TEXT UNDER STUDY:
Yes, this is correct. Again, all the tensions must balance or the sling will move, so the force due to the weight x is evenly distributed and the tension = x/4.
stu said:
If this thinking is correct (?) will doubling a sling make it twice as strong i.e. if it breaks at max. x when loaded as a single loop of sling, will it be able to bear 2x when doubled? I'm thinking it won't.
You are making life difficult for yourself by a poor use of terminology. The 'strength' of the sling does not change, what changes is the tension in each of the 'legs' and hence the relationship between that tension and the ultimate strength (breaking strain) of the sling. If the tension is only x/2, and x is the breaking strain, then yes, doubling the sling increases the 'strength' of the system by a factor of 2.
The physics of this are the same as those which apply to a hoist system using pulleys - use a single pulley at the top with the rope slung over it and lift the weight directly and the tension in the rope is equal to the weight. Add another pulley and fasten one end of the rope to the ceiling with the weight attached to a pulley in the middle and the tension required to lift the weight is now only a half the weight.
In fact, complexities like friction (especially between any two parts of the sling which come into contact with one another) are very significant and cannot be ignored so the answer is never as simple as it appears in the abstract, but the information given as standard with any CE marked lifting slings might help to give a good feel for the performance of the system in any given configuration. See http://www.tonybeal.com/lift.htm#round
Nick.

ASSIGNED TASK A: Repeat the post on sling tension word for word.
ASSIGNED TASK B: Reproduce the extracted text of every row below precisely, leaving the pictures out.
The rows have no connection to the post on sling tension.

Page images with their extracted text
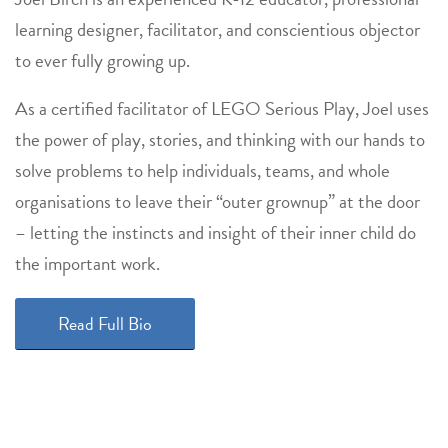
learning designer, facilitator, and conscientious objector
to ever fully growing up.
As a certified facilitator of LEGO Serious Play, Joel uses
the power of play, stories, and thinking with our hands to
solve problems to help individuals, teams, and whole
organisations to leave their “outer grownup” at the door
– letting the instincts and insight of their inner child do
the important work.
Read Full Bio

RESPONSE BOX A:
Yes, this is correct. Again, all the tensions must balance or the sling will move, so the force due to the weight x is evenly distributed and the tension = x/4.
stu said:
If this thinking is correct (?) will doubling a sling make it twice as strong i.e. if it breaks at max. x when loaded as a single loop of sling, will it be able to bear 2x when doubled? I'm thinking it won't.
You are making life difficult for yourself by a poor use of terminology. The 'strength' of the sling does not change, what changes is the tension in each of the 'legs' and hence the relationship between that tension and the ultimate strength (breaking strain) of the sling. If the tension is only x/2, and x is the breaking strain, then yes, doubling the sling increases the 'strength' of the system by a factor of 2.
The physics of this are the same as those which apply to a hoist system using pulleys - use a single pulley at the top with the rope slung over it and lift the weight directly and the tension in the rope is equal to the weight. Add another pulley and fasten one end of the rope to the ceiling with the weight attached to a pulley in the middle and the tension required to lift the weight is now only a half the weight.
In fact, complexities like friction (especially between any two parts of the sling which come into contact with one another) are very significant and cannot be ignored so the answer is never as simple as it appears in the abstract, but the information given as standard with any CE marked lifting slings might help to give a good feel for the performance of the system in any given configuration. See http://www.tonybeal.com/lift.htm#round
Nick.

RESPONSE BOX B:
learning designer, facilitator, and conscientious objector
to ever fully growing up.
As a certified facilitator of LEGO Serious Play, Joel uses
the power of play, stories, and thinking with our hands to
solve problems to help individuals, teams, and whole
organisations to leave their “outer grownup” at the door
– letting the instincts and insight of their inner child do
the important work.
Read Full Bio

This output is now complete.